What would you think of a person who, say, continually and effusively praised the Sundown Medical Clinic but, when he or she was ill, hastened to the Sunrise Treatment Center?
Would this raise questions as to the person’s integrity, as well as the quality of the Sundown Clinic?
Canadian Liberal MP Belinda Stronach is a strong supporter of the national health care service of that nation. The Canada Health Act mandates that no one should pay for a health service if others get it free; no matter how bad they need surgery, they must wait in line.
Anything different, said Ms. Stronach would be “a two-tiered health system and … I’m not in favor of a two-tiered health system.”
She’s not in favor of waiting either, and long medical waits are common in Canada.
When Ms. Stronach developed breast cancer, she traveled to California last June for an operation that was recommended as part of her treatment. However, she denied the speed of medical care in the United States was the reason for her quick trip to California.
So, the Labor MP believes in a two-tiered health system … as long as she doesn’t have to use it?
Of course, if the United States had the same type of health care plan as Canada had, Ms. Stronach would still be waiting. There would have been no place to go for her operation.
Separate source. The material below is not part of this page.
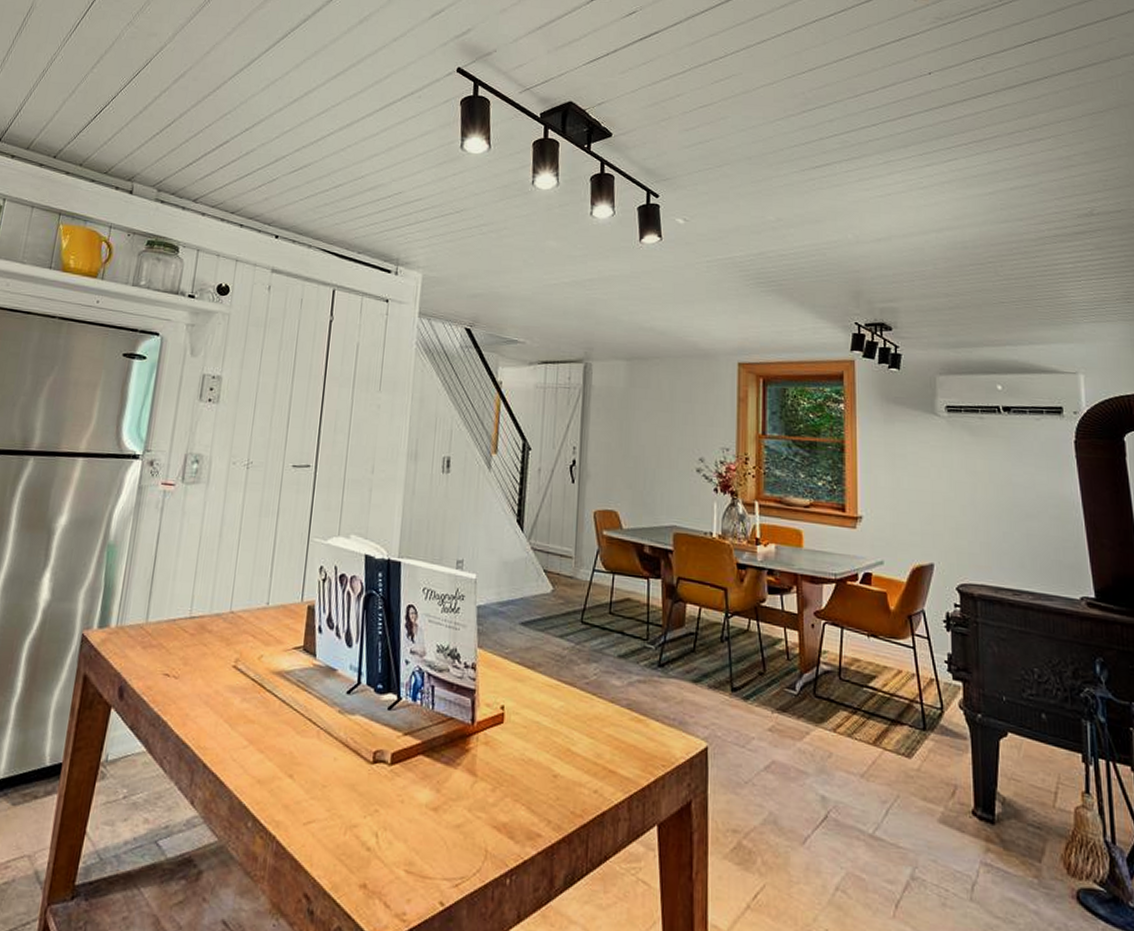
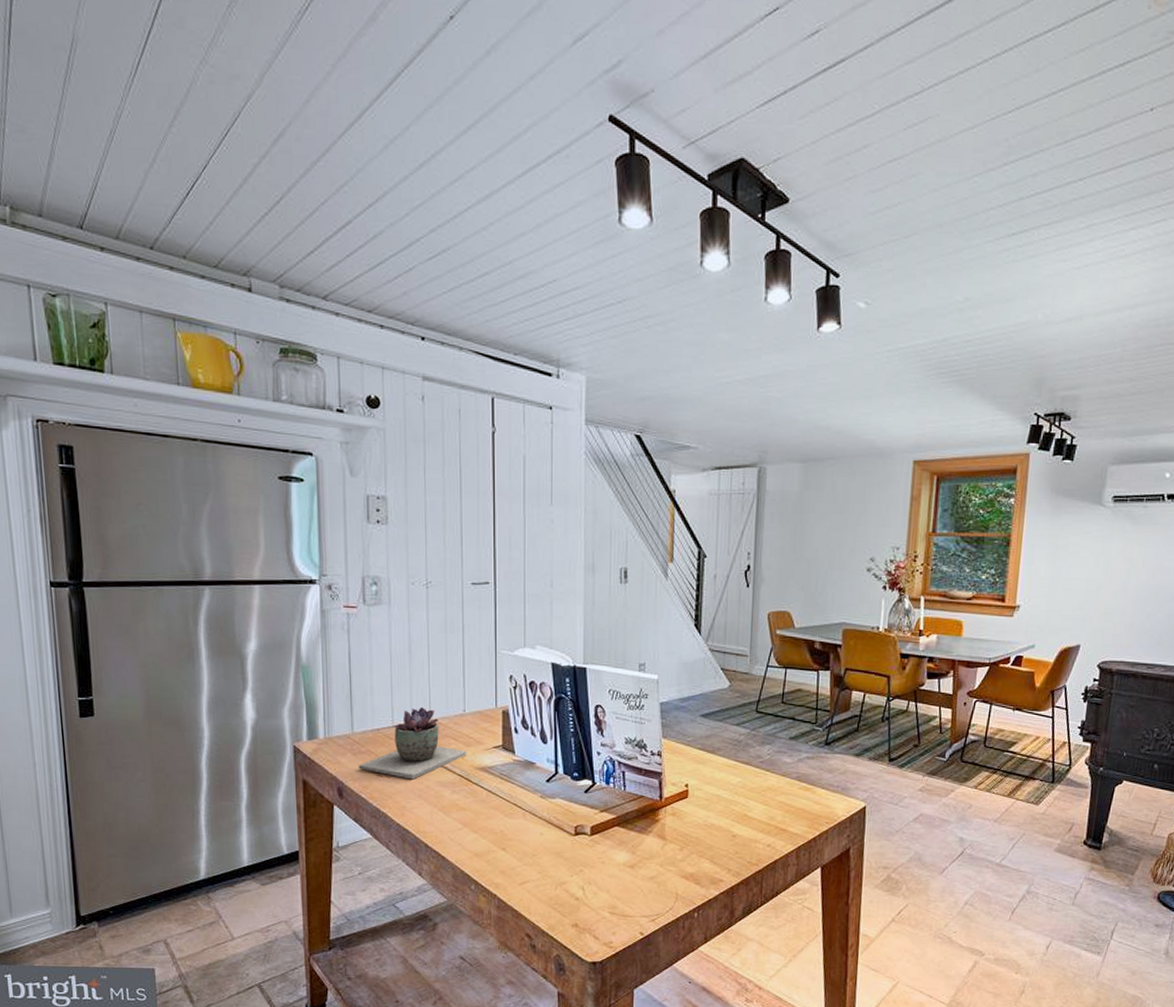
succulent plant: none [145,596,265,682] -> present [358,706,467,780]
Locally, Rockingham Memorial Hospital is a high-quality facility. The local oncology center is one of the finest in the state. The local physicians, nurses, technicians and other staffers are first-rate, efficient, caring and competent.
With proposals of federal health care being thrown around now by presidential candidates, do current and future patients really want the federal government — full of the likes of Sens. Edward Kennedy, Harry Reid, and Hillary Clinton — to get its hands on local health care?
Think carefully about the answer. It could be a question of life and death.